3.6 Preservation

Preservation ensures that your data will be around for the long haul, that it will persist even if you don’t. Why?

  • You might need to build on your prior research.

  • You or someone else might want to reproduce your study or use your data.

  • Establish a precedent If your study is challenged, you will need to have access to your data (and all the connected documentation)

Conversely, in some cases sensitive data needs to be destroyed at the end of a project.

3.6.1 Preservation Issues

Just because you store your data somewhere doesn’t mean that it’s being preserved.

Preservation focuses on

  • Making sure that your data will be available for a long period of time

  • Making data available in the same way that you used it when it was collected.

Preservation helps protect you from hardware obsolescence.

What is required to run this hardware? When a manufacturer of a storage media or hardware to read the media goes out of business support for the media and hardware becomes less available and accessible. Always migrate to new hardware formats so that your data will be available long term.

The software you currently use may not be around, be very difficult to gain access, or even run on your PC of the future. Like hardware obsolescence, you should also be thinking about how to save your data using open software formats. Especially for lab researchers, if you use proprietary or homegrown software to collect data, it might be unreadable in the future.

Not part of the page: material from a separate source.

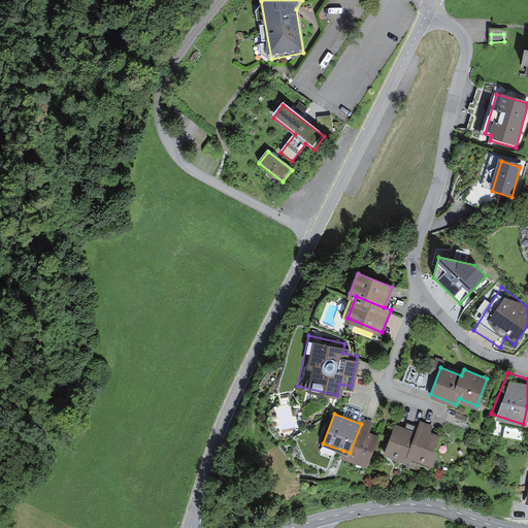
[(362,419),(361,424),(350,453),(343,451),(342,455),(365,463),(376,435),(368,432),(371,423),(362,419)]
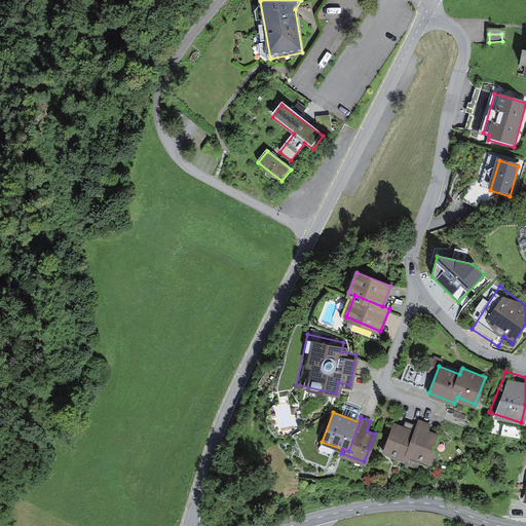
[(414,430),(407,453),(429,461),(438,436),(426,431),(429,424),(418,420),(414,430)]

Because of this, it’s important to make a distinction between how you collect data, versus how you disseminate it.

You might collect data in one way using specific hardware or software, But you might need to transfer it to a different format that’s suitable for dissemination and preservation.

3.6.2 Open Software Formats

We have talked about open software formats but what are they? Here are four trusted open formats for long-term storage. These would cover preservation of nearly all data you’d encounter or be working with. They are:

  • XML: can be used to save documents or web service content

  • CSV: this is an ideal way to preserve spreadsheets.

  • PDF: should be used to freeze a document in time that will not be changed

  • TIFF: the gold standard for saving image files

These four formats allow data to be viewed on any operating system using any kind of software. Especially important if you consider your data to be irreplaceable – that is, you can never collect it again, or it took place at a certain place in time, or it took years to collect.

However, it’s not always easy to transfer all of your data to an open format. Use the most suitable format for preservation available.

Microsoft Excel is much more stable than a program that is used by a specific research community.

Also, information can be lost when converting file formats (verify checksums, etc.) If possible, keep the original files with the converted ones.

3.6.3 Data Formats

Also, to protect your data from degradation avoid encrypting or compressing your data when possible (at least for long term storage/preservation)

  • Encryption is useful for keeping your data safe and transferring or sending it

  • Encrypting data can make it difficult to access your data later

Always keep an original dataset in secure storage, make a copy, and then compress or encrypt the copy to send to others.

Finally, with preservation as well as storage of data actively being collected it is important to know who owns the data you have collected.

  • You can’t assume that you own your data

  • Before you share or delete data, check funder and institutional policies to understand your user rights.